Holiness Past: Romans 6.1-11

This week at Woodland we begin a short season of thinking about holiness.

While we’ll be in the Book of Romans, we’ll start off with that picture of God’s holiness we receive in Isaiah 6.1-7. Read it, why don’t you? When you do you’ll realize what a special glimpse we’re given through the prophetic vision of Isaiah as he witnessed the presence of God, and became overwhelmed, even, by the angelic beings who spent their strength doing nothing but worshipping God.

We also get a picture from Isaiah’s vision of what happens when we encounter God in His holiness. There is dread … confession of sin … and God’s provision that allows Isaiah (and us) to go on living. Then, we come to the New Testament and consider verses like 1 Peter 1.13-16, especially verse 16: … “You shall be holy, for I am holy”. 

So, here’s the question for us: How is this going to work? How are we going to be changed to share God’s character, so that we are holy like God?!

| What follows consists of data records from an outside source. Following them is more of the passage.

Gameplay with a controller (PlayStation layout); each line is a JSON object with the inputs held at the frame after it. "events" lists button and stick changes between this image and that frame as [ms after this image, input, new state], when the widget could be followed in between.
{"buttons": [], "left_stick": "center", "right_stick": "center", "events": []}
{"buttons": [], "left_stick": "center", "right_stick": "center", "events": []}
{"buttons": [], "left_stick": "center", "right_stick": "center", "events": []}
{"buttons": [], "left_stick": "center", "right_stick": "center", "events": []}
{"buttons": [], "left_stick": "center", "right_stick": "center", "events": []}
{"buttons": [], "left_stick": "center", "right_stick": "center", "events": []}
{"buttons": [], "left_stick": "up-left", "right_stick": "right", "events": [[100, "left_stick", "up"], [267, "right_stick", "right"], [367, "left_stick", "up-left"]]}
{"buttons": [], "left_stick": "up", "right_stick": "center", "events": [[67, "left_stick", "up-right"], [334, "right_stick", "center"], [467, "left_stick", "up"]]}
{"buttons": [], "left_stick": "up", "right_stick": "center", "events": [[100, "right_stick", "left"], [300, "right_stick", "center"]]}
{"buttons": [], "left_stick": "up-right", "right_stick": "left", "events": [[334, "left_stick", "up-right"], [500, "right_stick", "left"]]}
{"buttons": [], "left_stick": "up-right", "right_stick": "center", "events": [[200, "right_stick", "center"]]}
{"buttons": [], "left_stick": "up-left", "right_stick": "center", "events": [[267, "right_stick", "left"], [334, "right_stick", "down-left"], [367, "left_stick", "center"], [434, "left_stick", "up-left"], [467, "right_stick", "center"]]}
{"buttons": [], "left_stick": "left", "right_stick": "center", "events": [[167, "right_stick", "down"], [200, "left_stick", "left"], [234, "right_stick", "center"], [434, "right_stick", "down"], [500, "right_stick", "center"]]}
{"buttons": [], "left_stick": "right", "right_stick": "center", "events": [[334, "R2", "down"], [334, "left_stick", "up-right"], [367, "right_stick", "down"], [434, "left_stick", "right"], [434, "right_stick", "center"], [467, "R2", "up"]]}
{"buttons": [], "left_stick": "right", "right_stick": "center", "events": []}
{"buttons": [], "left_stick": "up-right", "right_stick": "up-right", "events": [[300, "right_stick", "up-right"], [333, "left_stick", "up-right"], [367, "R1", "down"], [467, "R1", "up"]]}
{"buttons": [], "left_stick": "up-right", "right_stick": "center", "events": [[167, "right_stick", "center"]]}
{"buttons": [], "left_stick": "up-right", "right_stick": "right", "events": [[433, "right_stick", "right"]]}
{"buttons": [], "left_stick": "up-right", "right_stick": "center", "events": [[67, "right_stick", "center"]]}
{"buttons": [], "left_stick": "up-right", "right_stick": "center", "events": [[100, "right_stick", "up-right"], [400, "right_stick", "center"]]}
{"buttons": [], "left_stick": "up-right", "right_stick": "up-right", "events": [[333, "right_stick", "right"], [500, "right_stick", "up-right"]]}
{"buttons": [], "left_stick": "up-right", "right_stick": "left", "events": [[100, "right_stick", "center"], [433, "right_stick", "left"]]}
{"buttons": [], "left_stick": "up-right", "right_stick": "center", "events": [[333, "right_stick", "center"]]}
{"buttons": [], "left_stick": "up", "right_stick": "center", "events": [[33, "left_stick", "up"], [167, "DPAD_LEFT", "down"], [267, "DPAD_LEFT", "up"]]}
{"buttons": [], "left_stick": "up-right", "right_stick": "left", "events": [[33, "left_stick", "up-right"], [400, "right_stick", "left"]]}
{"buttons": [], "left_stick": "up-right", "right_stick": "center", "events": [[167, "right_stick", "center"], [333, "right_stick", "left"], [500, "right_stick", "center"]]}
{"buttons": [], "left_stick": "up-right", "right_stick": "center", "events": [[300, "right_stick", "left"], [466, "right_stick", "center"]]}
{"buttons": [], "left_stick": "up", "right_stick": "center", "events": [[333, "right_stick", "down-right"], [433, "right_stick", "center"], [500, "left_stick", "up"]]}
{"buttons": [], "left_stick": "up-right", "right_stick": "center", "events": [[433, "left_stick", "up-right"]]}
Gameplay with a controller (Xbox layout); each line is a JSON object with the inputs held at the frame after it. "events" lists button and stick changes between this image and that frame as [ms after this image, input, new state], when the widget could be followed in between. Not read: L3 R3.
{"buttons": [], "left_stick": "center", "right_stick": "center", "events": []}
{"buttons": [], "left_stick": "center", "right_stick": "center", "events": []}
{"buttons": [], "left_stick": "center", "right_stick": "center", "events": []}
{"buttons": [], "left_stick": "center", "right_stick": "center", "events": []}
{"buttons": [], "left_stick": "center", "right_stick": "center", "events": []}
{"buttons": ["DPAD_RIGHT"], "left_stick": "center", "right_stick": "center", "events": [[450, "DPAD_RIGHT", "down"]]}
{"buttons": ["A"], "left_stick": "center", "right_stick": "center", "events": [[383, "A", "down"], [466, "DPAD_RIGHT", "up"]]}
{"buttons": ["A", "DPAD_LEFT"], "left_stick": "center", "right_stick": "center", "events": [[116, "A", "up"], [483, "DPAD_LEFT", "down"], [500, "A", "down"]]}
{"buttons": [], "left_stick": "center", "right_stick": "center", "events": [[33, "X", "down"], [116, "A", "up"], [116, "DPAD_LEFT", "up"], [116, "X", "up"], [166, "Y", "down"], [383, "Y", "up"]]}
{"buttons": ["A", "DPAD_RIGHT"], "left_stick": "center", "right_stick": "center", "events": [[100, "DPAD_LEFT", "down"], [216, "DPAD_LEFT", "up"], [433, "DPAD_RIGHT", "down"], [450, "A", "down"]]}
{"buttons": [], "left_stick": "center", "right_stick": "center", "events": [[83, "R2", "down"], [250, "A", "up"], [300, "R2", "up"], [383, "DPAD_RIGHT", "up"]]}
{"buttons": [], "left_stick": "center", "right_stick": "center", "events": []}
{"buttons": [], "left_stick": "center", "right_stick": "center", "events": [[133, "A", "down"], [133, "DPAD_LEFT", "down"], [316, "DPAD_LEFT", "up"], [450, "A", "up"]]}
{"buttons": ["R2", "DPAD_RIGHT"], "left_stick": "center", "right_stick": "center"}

Our holiness, we’ll learn, is the provision of God in which those who have trusted Christ have been changed (in the past), are being changed (in the present), and will be changed (in the future) to take on God’s character. Holiness past … holiness present … holiness yet to come. 

That brings us to Romans 6. In verses 1-4, I come to understand that I’ve been joined to Christ in His death and burial. To see where Paul is coming from in Romans 6 we have to catch his meaning in Romans 5, especially verse 19: For as by the one man’s disobedience the many were made sinners, so by the one man’s obedience the many will be made righteous. 

Romans 5 teaches us that just as Adam brought sin into the world, Jesus entered the world and obeyed God where Adam had failed. We are, then, declared righteous when we trust in Jesus by faith. In biblical language, we are “justified”. Justification changes our legal position  before God. Before we were guilty. Now, we are declared righteous based on Jesus’ active obedience, since He kept God’s law for us, and declared righteous on Jesus’ passive obedience, where He took the sins of lawbreakers on Himself, and died in our places.

But something else takes place in time at the moment we trust Jesus and are declared righteous in Christ: We are also changed in our moral condition. That is the business of sanctification (or holiness). Holiness, as we’ll see next week, is a more-or-less thing in our lives. We grow in it, so we become more holy than we were. But it begins with a positional, bottom-line act of God in which He changes our moral condition and frees us from the power of sin.

One Anglican preacher from the last century said it this way: I fear that is is sometimes forgotten that God has married together justification and sanctification. They are distinct and different things, beyond question, but one is never found without the other (J.C. Ryle, in Holiness).

Paul argues like a rabbi in these verses with questions: How should we respond to God’s judgment about us? … Will saved people continue to live the same way? … How can a dead person continue to live as he did? … Don’t you know that we joined Christ in His death? But, his basic meaning is that we’ve been joined to Christ in His death and burial experience, and because we’re in Christ WE ARE DEAD TO OUR FORMER SINS, AND WE ARE CHANGED!

A second reason we ought to regard ourselves as having been made holy is that I’ve been joined to Christ in His resurrection life (:5-10). Christ’s death led to His resurrection (:5). My death (in Christ) leads to my new condition in which I’m free with respect to sin (:6-7). My life in Christ will lead to my future resurrection (:8-10). The result of being joined to Christ’s resurrection with respect to my sins is that I now have freedom not to sin.

The high point of this critical passage about holiness comes in verse 11. Here I learn that I am alive to God in Christ! So  you also must consider yourselves dead to sin and alive to God in Christ Jesus. That’s our new reality. That’s where we need to live and the true place where we need to let our minds dwell.

I can say that I’ve been made holy because I’ve been joined to the death, burial and resurrection life of Jesus, so that (in Christ) I am alive to God. 

Take a few to consider holiness.

Are you, in fact, holy? Why would you say that you are? Or aren’t? 

If you don’t feel holy, why might that be?

What if you don’t experience regular victory over sin? Why might that be? 

As we’ll see next week, holiness is both a past provision for us (think Romans 6.1-11), but it’s a present, progressive and on-going process as well (Romans 6.12-14).

Why not cheat and look ahead at the rest of Romans 6 to learn how God is making His set-apart people more holy?